2015

Impact of training size on deep learning performance in in vivo ¹H MRS

Sungtak Hong¹ and Jun Shen¹
¹National Institute of Mental Health, National Institutes of Health, Bethesda, MD, United States

Synopsis

Deep learning has found an increasing number of applications in MRS. Nevertheless, few studies have addressed the impact of training data size on deep learning performance. In this work, we used density matrix simulation to generate a very large training dataset (70,000 spectra). Then comprehensive comparison was performed to evaluate deep learning performance with different training data sizes.

Introduction

Recent studies have demonstrated that deep learning techniques are applicable to MRS in addressing several issues such as spectral restoration from deteriorated signals¹, ghosting artifact removal², frequency and phase correction³, and metabolite quantification⁴. However, training data size is often selected empirically or arbitrarily based on data availability and computing resources. The required training data size for adequate training of the model has not been sufficiently investigated. In this study, we evaluated the impact of training data size on the performance of deep learning in solving the spectral restoration problem as in vivo ¹H MRS data frequently suffer from low SNR and broad linewidth.

Materials and Methods

Data generation Full 3D density matrix simulations were used to generate 20 metabolite spectra including alanine, ascorbate, aspartate, creatine, gamma aminobutyric acid, glucose, glutamate, glutamine, glutathione, glycerylphos-phorylcholine, glycine, lactate, myo-inositol, N-acetylaspartate, N-acetylaspartylglutamate, phosphocholine, phosphocreatine, phosphorylethanolamine, scyllo-inositol, and taurine for a PRESS sequence at 3 T. Simulation parameters were: TE = 35 ms (TE1 = 14 ms, TE2 = 21 ms); spectral bandwidth = 4000 Hz; Shinnar-Le Roux (SLR) optimized excitation pulse (duration = 6 ms, bandwidth = 2000 Hz); and SLR optimized refocusing pulse (duration = 5 ms, bandwidth = 2000 Hz). Macromolecule signals were modeled using 13 Gaussian components.⁵ In total, 75,000 spectra were generated by randomly changing both relative metabolite concentration of individual metabolite and amplitude of individual macromolecule signals, which were considered to be the ground truth dataset. Subsequently individual spectrum was progressively degraded by broadening linewidth and adding white noise and then assigned to test dataset. SNR was measured as the ratio of signal intensity of total NAA to two times of the standard deviation of spectral noise ranging from 8 ppm to 10 ppm.
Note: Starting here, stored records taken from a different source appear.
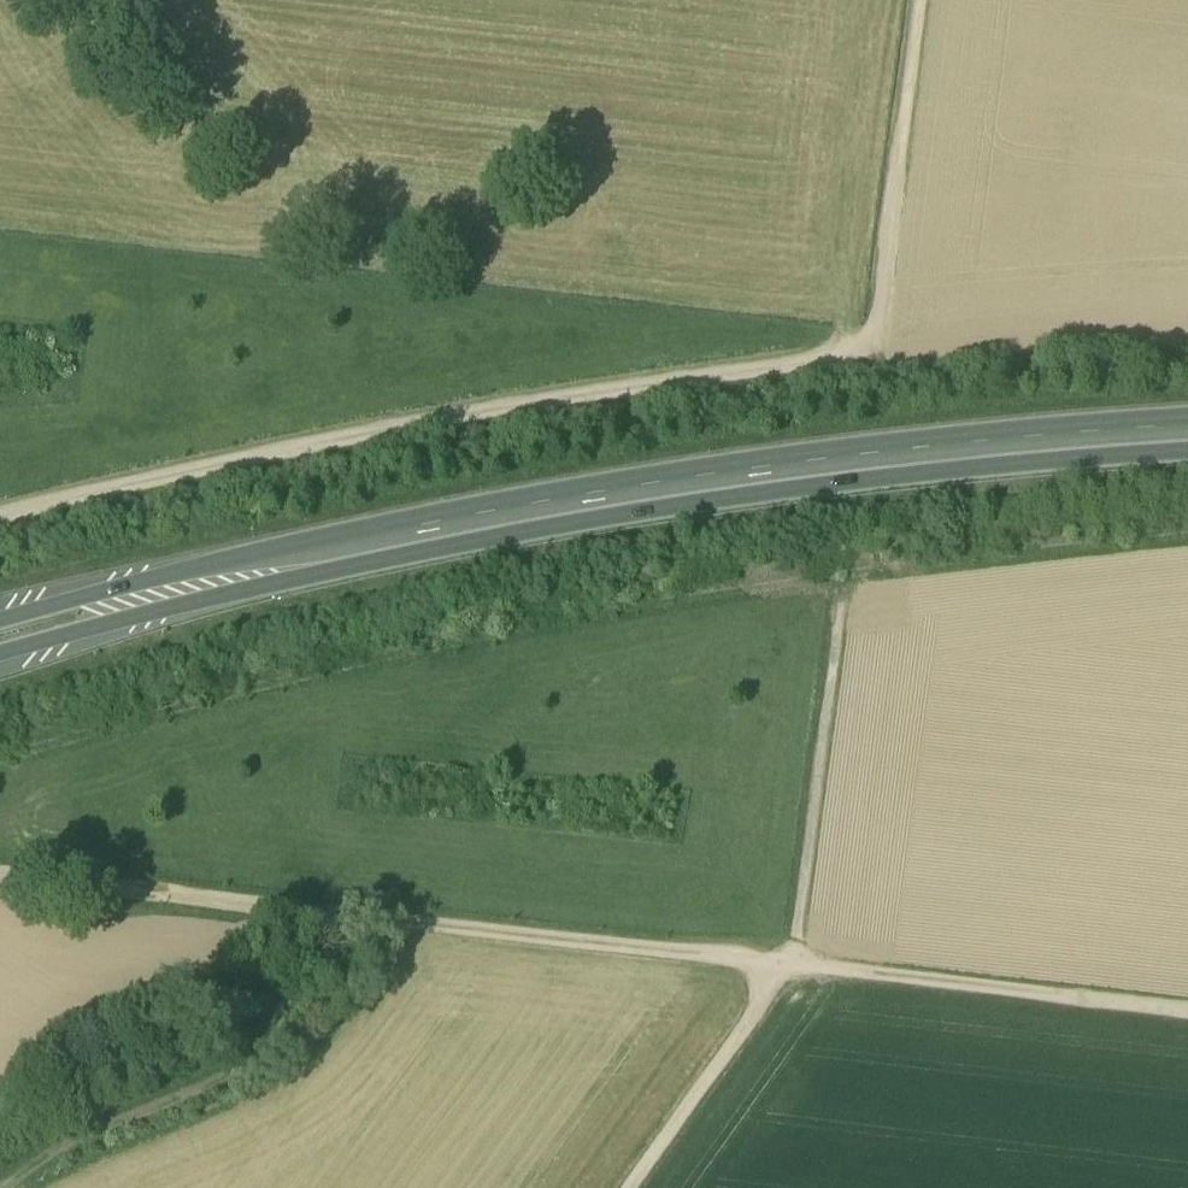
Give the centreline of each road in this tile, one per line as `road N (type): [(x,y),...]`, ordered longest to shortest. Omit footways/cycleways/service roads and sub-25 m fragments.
road 1 (track): [(0,523),(274,458),(864,358),(882,347),(927,0)]
road 2 (trunk): [(331,565),(772,485),(1187,443)]
road 3 (track): [(790,966),(0,880)]
road 4 (track): [(641,1187),(790,966),(844,626)]
road 5 (track): [(348,921),(324,976),(262,1055),(203,1094),(13,1187)]
road 6 (track): [(790,966),(1187,1021)]
road 7 (trunk): [(0,664),(331,565)]
road 8 (trunk): [(331,565),(80,610),(0,633)]

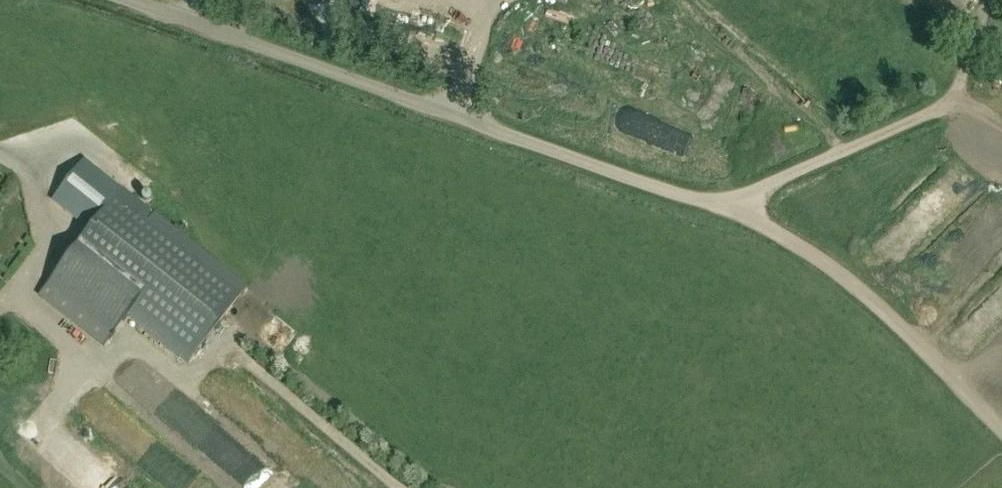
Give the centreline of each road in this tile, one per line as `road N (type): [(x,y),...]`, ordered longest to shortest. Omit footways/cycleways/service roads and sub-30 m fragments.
road 1 (unclassified): [(959,87),(926,115),(725,206),(130,0)]
road 2 (track): [(1001,435),(867,297),(793,243),(725,206),(724,174)]
road 3 (track): [(252,342),(437,487)]

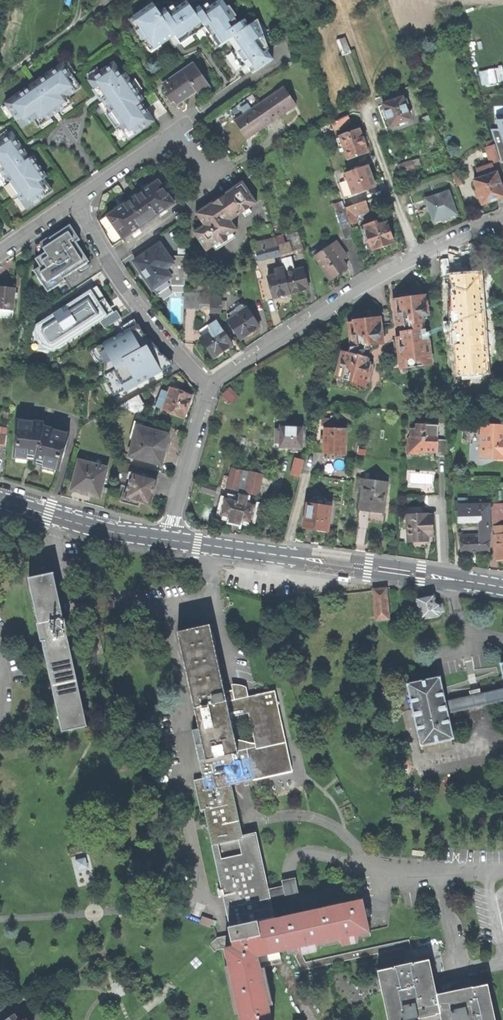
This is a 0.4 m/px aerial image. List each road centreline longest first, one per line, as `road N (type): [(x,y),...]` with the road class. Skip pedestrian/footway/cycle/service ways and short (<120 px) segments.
road 1 (residential): [(209,387),(384,274),(502,221)]
road 2 (residential): [(502,587),(171,542)]
road 3 (residential): [(209,387),(133,301),(77,200)]
road 4 (residential): [(77,200),(173,132),(210,187)]
road 5 (residential): [(171,542),(0,498)]
road 6 (residential): [(171,542),(209,387)]

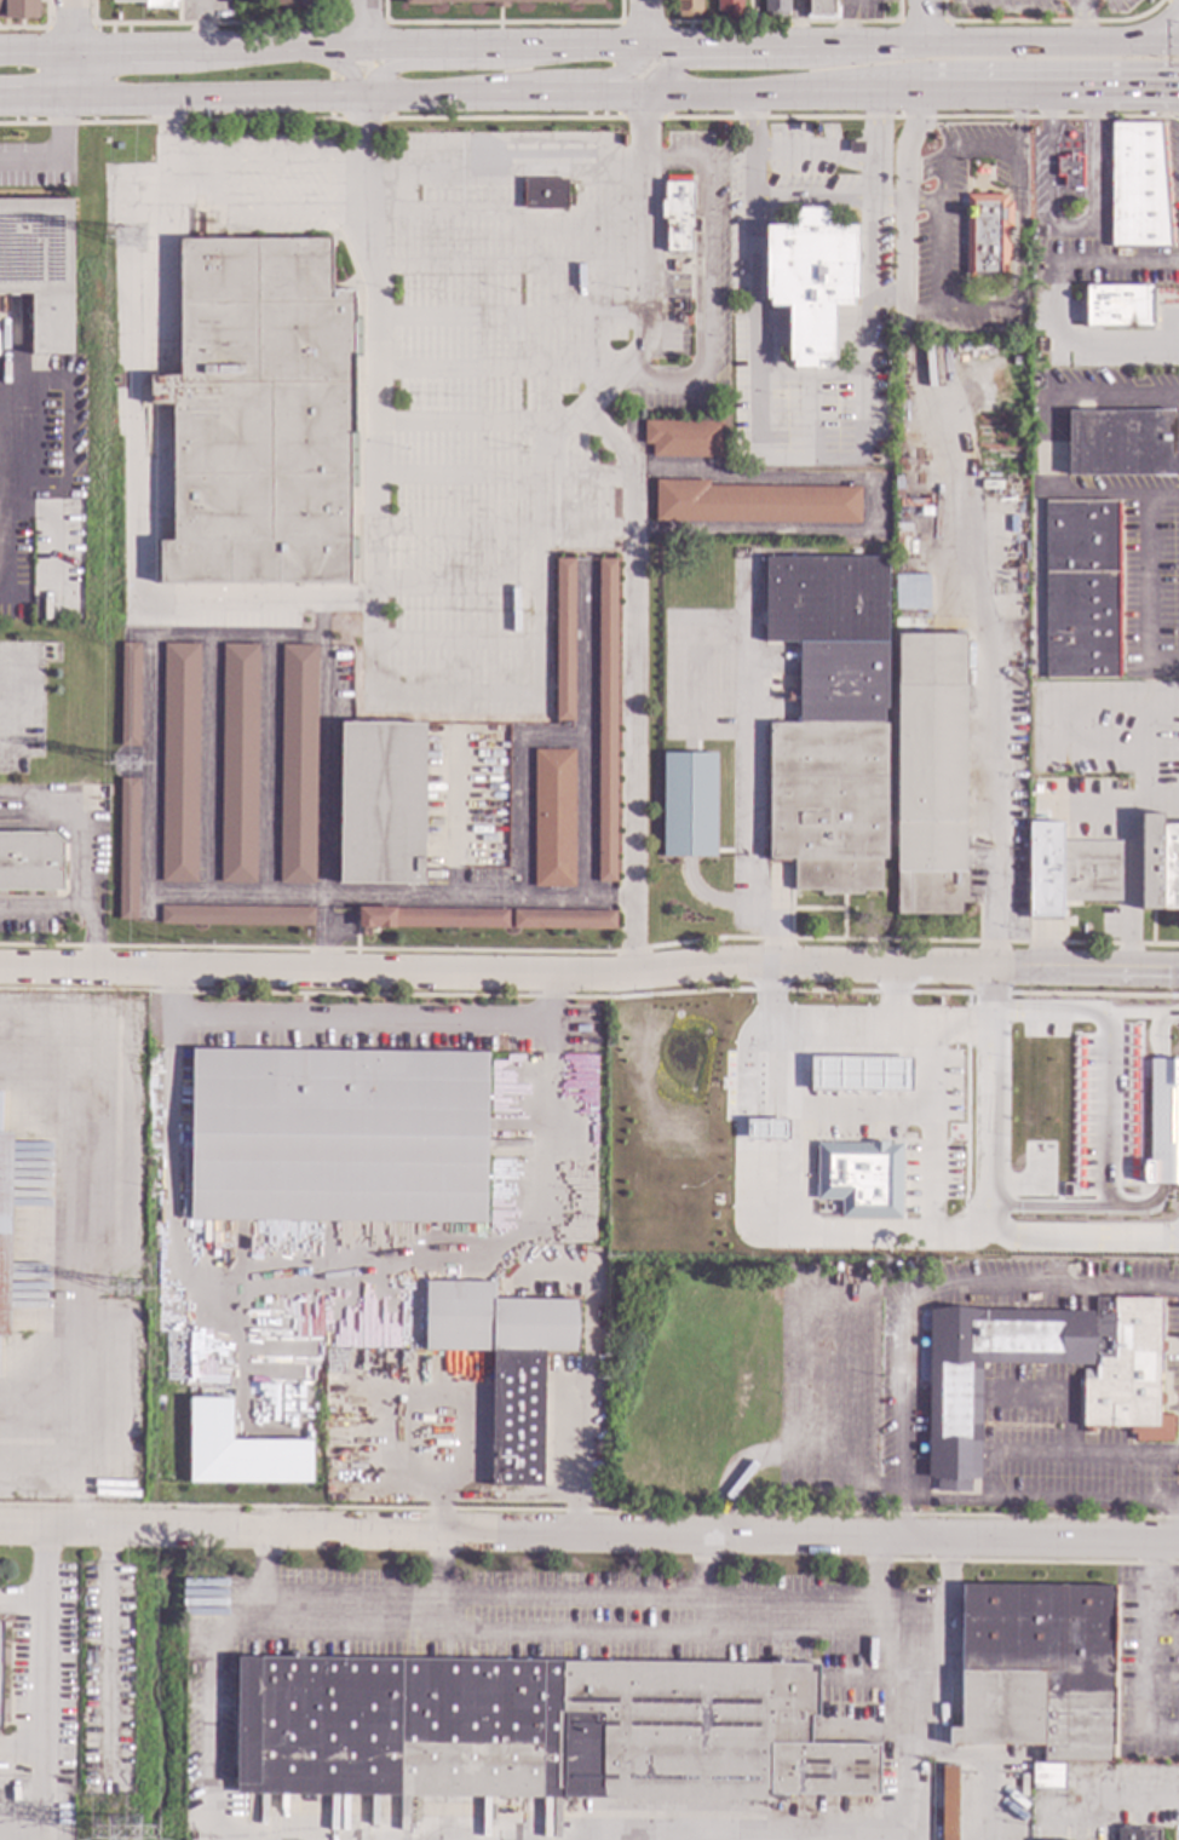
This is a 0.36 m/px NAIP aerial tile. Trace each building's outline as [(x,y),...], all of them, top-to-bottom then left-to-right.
[(38,19),(0,19),(0,0),(38,0),(38,19)] [(111,4),(111,0),(179,0),(176,4),(176,8),(144,8),(144,4),(111,4)] [(675,13),(675,0),(701,0),(701,13),(698,13),(698,17),(677,17),(677,13),(675,13)] [(717,13),(716,0),(742,0),(742,18),(725,18),(725,13),(717,13)] [(763,15),(763,0),(788,0),(788,15),(787,15),(787,18),(766,18),(766,15),(763,15)] [(809,12),(809,0),(832,0),(832,7),(839,7),(839,19),(805,19),(805,12),(809,12)] [(1171,247),(1110,247),(1110,123),(1160,123),(1171,247)] [(862,155),(847,154),(847,143),(863,143),(862,155)] [(1075,157),(1081,157),(1080,189),(1062,189),(1062,177),(1054,177),(1054,157),(1062,157),(1062,156),(1066,156),(1066,154),(1075,154),(1075,157)] [(567,211),(523,211),(522,179),(567,179),(567,211)] [(692,229),(690,229),(690,253),(666,253),(666,219),(660,219),(660,201),(663,201),(663,183),(692,183),(692,229)] [(1006,202),(1011,202),(1011,229),(1006,229),(1006,278),(999,278),(999,275),(991,275),(991,284),(973,284),(973,278),(965,278),(965,196),(1006,196),(1006,202)] [(71,294),(0,294),(0,200),(71,200),(71,294)] [(824,212),(828,212),(828,226),(857,226),(857,299),(852,299),(852,306),(834,306),(834,337),(834,361),(832,361),(832,369),(792,369),(792,361),(787,361),(787,335),(788,306),(769,306),(769,299),(765,299),(765,226),(794,226),(794,212),(798,212),(798,208),(824,208),(824,212)] [(330,291),(353,291),(353,433),(349,433),(350,585),(159,585),(159,541),(172,541),(172,406),(149,406),(149,376),(179,376),(179,240),(330,238),(330,291)] [(1150,328),(1083,328),(1083,286),(1150,286),(1150,328)] [(1016,323),(1016,337),(1007,335),(1007,326),(1012,326),(1012,323),(1016,323)] [(1174,413),(1177,416),(1177,472),(1175,475),(1173,476),(1066,477),(1066,412),(1171,412),(1174,413)] [(721,458),(651,458),(651,444),(643,444),(643,421),(721,422),(721,458)] [(708,487),(859,488),(858,524),(655,522),(655,481),(708,481),(708,487)] [(1117,678),(1045,678),(1045,502),(1117,501),(1117,678)] [(742,554),(742,571),(734,570),(734,553),(742,554)] [(886,708),(882,708),(882,724),(886,724),(886,859),(881,859),(881,891),(862,891),(862,895),(819,895),(819,891),(793,891),(793,859),(767,859),(769,724),(798,724),(799,645),(765,645),(765,558),(887,558),(886,708)] [(574,721),(554,721),(554,559),(574,559),(574,721)] [(615,882),(597,882),(597,559),(616,559),(615,882)] [(927,575),(892,576),(893,610),(928,609),(927,575)] [(964,873),(967,873),(967,898),(979,898),(979,903),(960,903),(960,915),(896,915),(897,634),(965,634),(964,873)] [(139,747),(119,747),(120,643),(140,644),(139,747)] [(196,884),(160,882),(162,644),(199,644),(196,884)] [(255,884),(219,884),(222,644),(258,645),(255,884)] [(315,885),(278,884),(281,645),(298,645),(317,645),(315,885)] [(425,724),(422,885),(339,884),(340,723),(425,724)] [(573,887),(533,887),(533,749),(574,749),(573,887)] [(714,857),(715,754),(662,753),(660,857),(714,857)] [(137,921),(131,921),(117,920),(119,778),(138,778),(137,921)] [(1161,824),(1178,824),(1178,912),(1140,912),(1140,815),(1161,815),(1161,824)] [(1062,822),(1062,841),(1120,841),(1120,902),(1062,902),(1060,916),(1029,916),(1029,822),(1062,822)] [(62,891),(0,891),(0,833),(52,833),(62,843),(62,891)] [(314,927),(160,925),(160,924),(160,905),(314,908),(314,927)] [(507,930),(357,927),(357,908),(508,910),(507,930)] [(615,930),(513,928),(513,910),(615,912),(615,930)] [(485,1224),(189,1220),(190,1050),(487,1053),(485,1224)] [(910,1058),(809,1057),(809,1088),(910,1089),(910,1058)] [(1148,1059),(1148,1161),(1141,1161),(1141,1184),(1178,1184),(1178,1059),(1148,1059)] [(747,1122),(747,1139),(787,1138),(787,1120),(747,1122)] [(8,1338),(0,1337),(0,1133),(11,1133),(8,1338)] [(815,1143),(815,1200),(839,1200),(839,1218),(899,1218),(901,1144),(815,1143)] [(594,1229),(580,1229),(580,1245),(595,1245),(594,1229)] [(346,1247),(345,1263),(332,1263),(332,1247),(346,1247)] [(494,1299),(577,1300),(577,1353),(544,1353),(542,1488),(490,1487),(491,1351),(425,1351),(425,1281),(494,1282),(494,1299)] [(1093,1319),(1095,1319),(1095,1296),(1161,1296),(1160,1415),(1173,1415),(1173,1441),(1134,1441),(1134,1433),(1128,1433),(1129,1428),(1081,1427),(1081,1379),(1094,1379),(1094,1375),(1094,1358),(1092,1358),(1093,1319)] [(1092,1358),(1092,1365),(980,1364),(980,1479),(970,1479),(970,1494),(936,1493),(936,1478),(927,1478),(928,1311),(1093,1312),(1093,1319),(1092,1358)] [(311,1441),(230,1441),(231,1398),(188,1398),(188,1483),(310,1484),(311,1441)] [(1112,1763),(1042,1761),(1043,1746),(948,1744),(948,1729),(960,1729),(961,1583),(1115,1586),(1112,1763)] [(819,1718),(811,1718),(811,1744),(879,1744),(879,1795),(770,1795),(770,1789),(764,1789),(764,1801),(560,1800),(560,1798),(235,1796),(236,1658),(562,1660),(562,1662),(819,1663),(819,1718)] [(1065,1789),(1031,1789),(1031,1764),(1065,1764),(1065,1789)] [(957,1765),(957,1839),(941,1839),(941,1765),(957,1765)] [(1161,1827),(1161,1839),(1116,1839),(1116,1827),(1161,1827)]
Empirically, an SNR of 10 was selected as the threshold for distinguishing high SNR from low SNR.
Convolutional neural network Figure 1 shows the convolutional neural network (CNN) architecture. Each convolutional block consisted of four pairs of 1D convolutional layer and batch normalization layer. The exponential linear unit (ELU) activation function was used for the whole network. Bayesian optimization⁶ was used to find optimal network parameters including number of layers per convolutional block, kernel size, and learning rate. This process took approximately 25 hours. After assigning 70,000 spectra to training data and 5000 spectra to test data, the CNN was trained with the following number of different training subsets: 300, 500, 1000, 2500, 5000, 30,000, and 70,000 spectra. During the training phase, 20% of each training dataset was split for validation dataset. Training was performed in the complex domain so that CNN-predicted spectra can be used by spectral fitting techniques such as LCModel and jMRUI for quantifying metabolite concentrations. Thus, the input and output of the CNN had two channels for real and imaginary parts of MRS data, respectively. The CNN was trained using an Adam algorithm with a fixed learning rate of 10^-4, a batch size of 32, and 30 epochs. Mean squared error (MSE) was used as the loss function. Early stopping was applied to terminate training when the model performance ceased to improve for three epochs based on the validation dataset. The CNN was implemented and trained using the Keras library with a TensorFlow backend on a supercomputer cluster (32 GB NVIDIA Tesla V100).
CNN evaluation The CNN was trained ten times on each of the seven training sizes and then the network close to the mean MSE was assigned to be the representative one for a corresponding training size. The normalized mean squared error (NMSE) between ground truth spectra and CNN-predicted spectra was used as a metric to assess the performance of CNN. The NMSE for high SNR and low SNR was calculated from the aforementioned representative networks.

Results

Figure 2 depicts representative simulated PRESS ¹H MRS spectra at different SNRs together with corresponding CNN-predicted spectra for different training data sizes. Visually, CNN-predicted spectra improved the most when the training sizes changed from 300 cases to 500 cases. As summarized in Table 1, the mean NMSE decreased notably from training size of 300 cases to 500 cases and showed minimal improvement at training size above 2500 cases. Likewise, the highest NMSE difference between high SNR and low SNR was observed at 300 cases (0.0379) and this difference became negligible after 2500 cases (≤ 0.0005).

Discussion

The present study demonstrated that the benefit of larger training data sizes could be marginal after reaching a threshold number of datasets in training CNN to restore degraded in vivo ¹H MRS spectra. This threshold number is expected to be dependent on the complexity of dataset. Accordingly, a reduced threshold number is predicted for less crowed data, for example, long-TE spectra, compared to the more complex dataset such as short-TE spectra used in this work. A future study is warranted to evaluate the impact of different training data sizes on accuracy and precision of metabolites quantification using CNN-predicted spectra.

Acknowledgements

No acknowledgement found.

References

1. Lee HH, Kim H. Intact metabolite spectrum mining by deep learning in proton magnetic resonance spectroscopy of the brain. Magn Reson Med. 2019;82:33–48.

2. Kyathanahally SP, Doring A, Kreis R. Deep learning approaches for detection and removal of ghosting artifacts in MR spectroscopy. Magn Reson Med. 2018;80:851–863.

3. Tapper S, Mikkelsen M, Dewey BE, et al. Frequency and phase correction of J-difference edited MR spectra using deep learning. Magn Reson Med. 2020;00:1–11.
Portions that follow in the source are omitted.